Last week in class, I worked with the other members in my group to analyze our Knex bridge design using online bridge designer software created by Johns Hopkins University. It was difficult for us to put our exact bridge design into the software because of a special restraint the program called for: "Members + 3 equal twice the nodes." Basically the problem was that our bridge is symmetrical about a single node--not about a single member. This caused our bridge to have an even number of members. When you add 3 to any even number, you come up with an odd number which, when divided by, is a decimal. But for our bridge, we cannot have a fraction of a node, so we needed to change our bridge design in order to use the online design program. The fact that this program wouldn't accept a bridge whose exact center point was a node rather than a member, led me to question our bridge's strength. This week in class, I will discuss with my group mates ways we can modify our current bridge design so that it follows the "members + 3 = 2*nodes" rule.

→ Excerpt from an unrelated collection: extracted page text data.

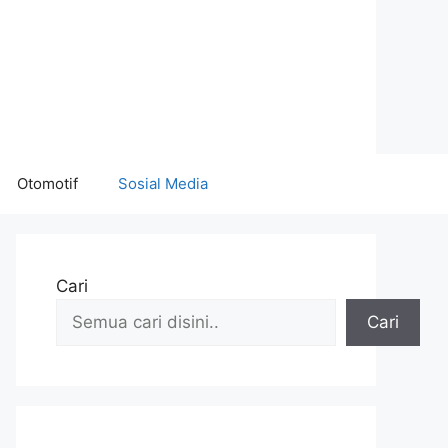
Otomotif
Sosial Media
Cari
Cari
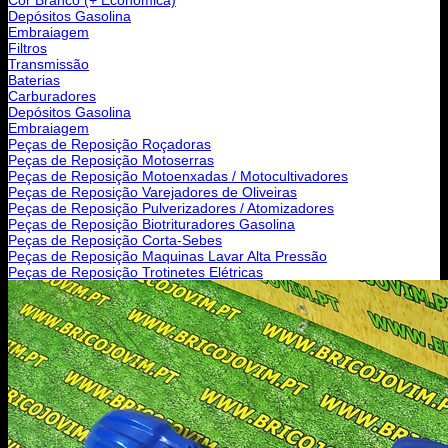
Depósitos Gasolina
Embraiagem
Filtros
Transmissão
Baterias
Carburadores
Depósitos Gasolina
Embraiagem
Peças de Reposição Roçadoras
Peças de Reposição Motoserras
Peças de Reposição Motoenxadas / Motocultivadores
Peças de Reposição Varejadores de Oliveiras
Peças de Reposição Pulverizadores / Atomizadores
Peças de Reposição Biotrituradores Gasolina
Peças de Reposição Corta-Sebes
Peças de Reposição Maquinas Lavar Alta Pressão
Peças de Reposição Trotinetes Elétricas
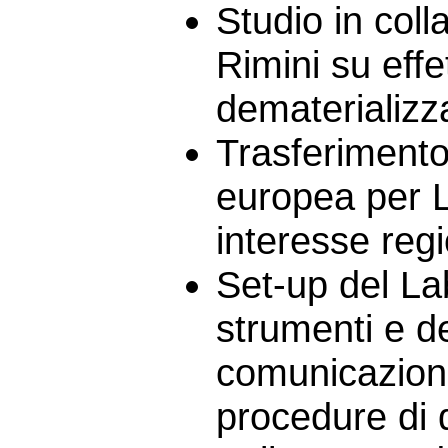
Studio in col
Rimini su effe
dematerializz
Trasferimento 
europea per L
interesse regi
Set-up del La
strumenti e de
comunicazion
procedure di q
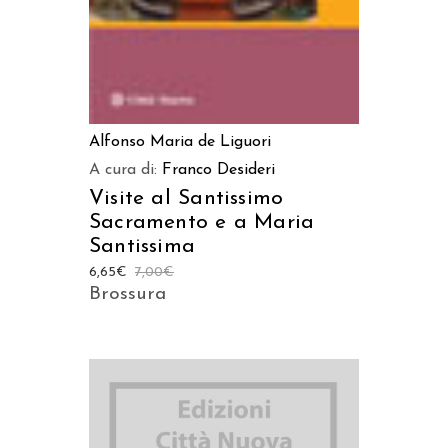
Alfonso Maria de Liguori
A cura di:
Franco Desideri
Visite al Santissimo
Sacramento e a Maria
Santissima
6,65
€
7,00
€
Brossura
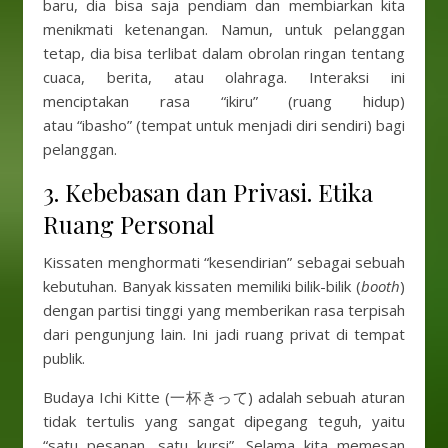
baru, dia bisa saja pendiam dan membiarkan kita
menikmati ketenangan. Namun, untuk pelanggan
tetap, dia bisa terlibat dalam obrolan ringan tentang
cuaca, berita, atau olahraga. Interaksi ini
menciptakan rasa “ikiru” (ruang hidup)
atau “ibasho” (tempat untuk menjadi diri sendiri) bagi
pelanggan.
3. Kebebasan dan Privasi. Etika
Ruang Personal
Kissaten menghormati “kesendirian” sebagai sebuah
kebutuhan. Banyak kissaten memiliki bilik-bilik (
booth
)
dengan partisi tinggi yang memberikan rasa terpisah
dari pengunjung lain. Ini jadi ruang privat di tempat
publik.
Budaya Ichi Kitte (一杯きって) adalah sebuah aturan
tidak tertulis yang sangat dipegang teguh, yaitu
“satu pesanan, satu kursi”. Selama kita memesan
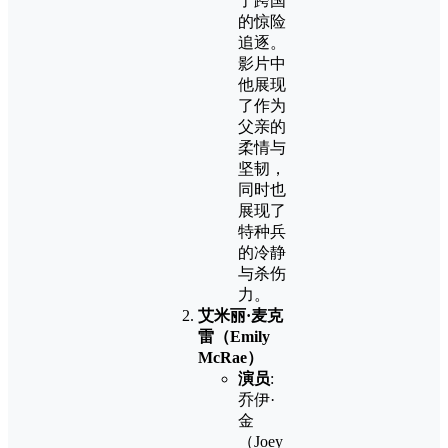
了跨国
的惊险
追逐。
影片中
他展现
了作为
父亲的
柔情与
坚韧，
同时也
展现了
特种兵
的冷静
与杀伤
力。
艾米丽·麦克
雷（Emily
McRae）
演员
:
乔伊·
金
（Joey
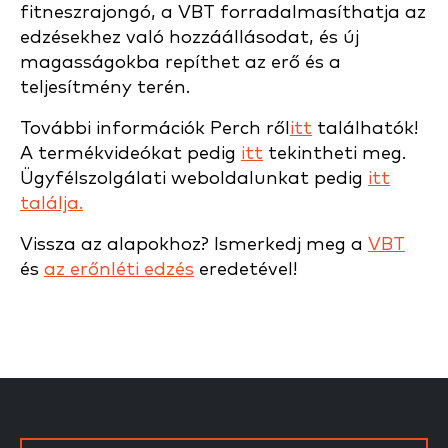
fitneszrajongó, a VBT forradalmasíthatja az
edzésekhez való hozzáállásodat, és új
magasságokba repíthet az erő és a
teljesítmény terén.
További információk Perch ről
itt
találhatók!
A termékvideókat pedig
itt
tekintheti meg.
Ügyfélszolgálati weboldalunkat pedig
itt
találja.
Vissza az alapokhoz? Ismerkedj meg a
VBT
és
az erőnléti edzés
eredetével!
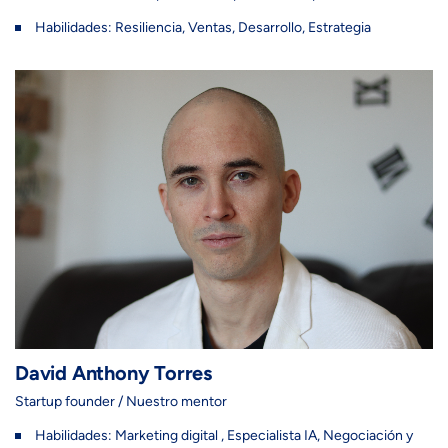
Habilidades: Resiliencia, Ventas, Desarrollo, Estrategia
David Anthony Torres
Startup founder / Nuestro mentor
Habilidades: Marketing digital , Especialista IA, Negociación y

As far as analysis goes, I do think this method of analysis is efficient for a real bridge if additional factors are considered. On a real bridge, the weight of each bridge component needs to be taken into consideration when determining the tension and compression on chords. The steal beams, metal bolts, thick plates, and even the paint, all add to the total dead weight of a bridge which is a factor significant in determining the forces on each bridge member. If this dead weight is not accounted for, the bridge would fail before reaching its calculated load capacity. After thinking about this, I decided that I'd like to analyze the twisting of truss bridges. One bridge design that my group mates and I tested ended up twisting and snapping. I think it is important to know how strong and, as a result, heavy, a cross beam needs to be so that it is not adding to the bridge's dead weight, nor decreasing the bridge's weight capacity.